Why are we studying remyelination?
Damage to myelin from multiple sclerosis (MS) results in the disruption of the nerve signals that are essential for communicating messages through the brain and spinal cord. This is accompanied by damage to the axon, and finally degeneration, ultimately leading to chronic disability, in order to effectively treat this devastating condition, it is essential that we develop innovative technologies and medications to promote repair. To date, there are no effective therapies for repair or remyelination which remains one of the greatest unmet needs for people living with MS. Functional screening for other small molecules or medicines that promote remyelination represents a major hurdle in the identification and development of breakthrough treatments for demyelinating diseases. Therefore, it is imperative to continue to make technical advances in the development of high-throughput screening platforms that will provide insights to the mechanisms for remyelination.
Confocal microscopic image of human oligodendrocytes making myelin proteins. These cells are derived from embryonic stem cell lines and differentiated in culture. This process validates drugs that may be effective for remyelination.

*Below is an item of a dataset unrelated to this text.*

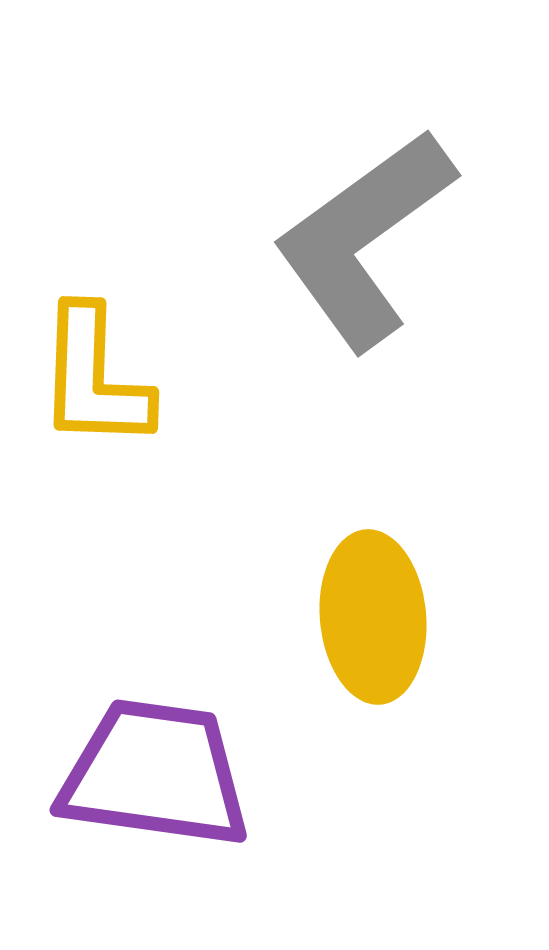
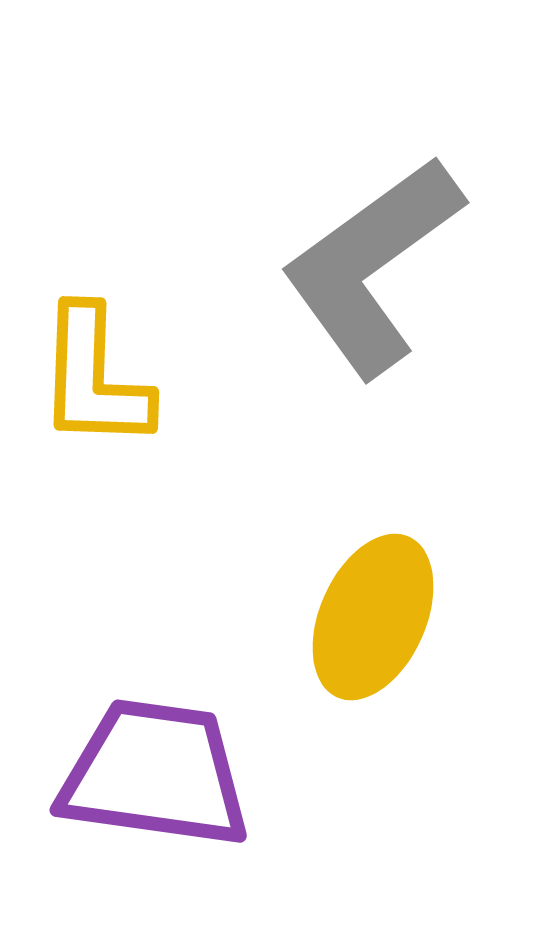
gray L-shape: moved 8 px right, 27 px down
yellow ellipse: rotated 29 degrees clockwise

Provided by Dr. Feng Mei and Jonah Chan
Development of a high throughput assay for drug screening which was the first method for identifying drugs functionally capable of remyelination
Mei et al., 2014
Demonstration of drugs that promote remyelination in preclinical models – indicating that remyelination may prevent axon degeneration
Mei et al., 2014, 2016a, 2016b
First successful clinical trial (ReBuild) for remyelination after chronic optic neuropathy
Green et al., 2017
Development of preclinical models that may be predictive for human clinical trials
The UCSF MS and Neuroinflammation Center cares for over 7000 patients from across the United States and around the world. We have been leaders in major clinical trials that have led to the development of the first drugs capable of treating progressive multiple sclerosis. We continue to work on new trials to help pus the boundaries and advance new treatments.
Who We Are
The Innovative Program for Repair and Remyelination consists of the laboratories of:
Ari Green, MD (Co-Director)
Jonah Chan, PhD (Co-Director)
Stephen Fancy, PhD
Riley Bove, MD
We are a committed group of scientists and clinicians that are passionate about contributing greatly to MS patients. It is our collaborative spirit and innovative approach that place us in a unique position to carry forward our vision for repair and remyelination. It is our hope to restore lost function and protect axons from degeneration – improving the quality of life for all MS patients.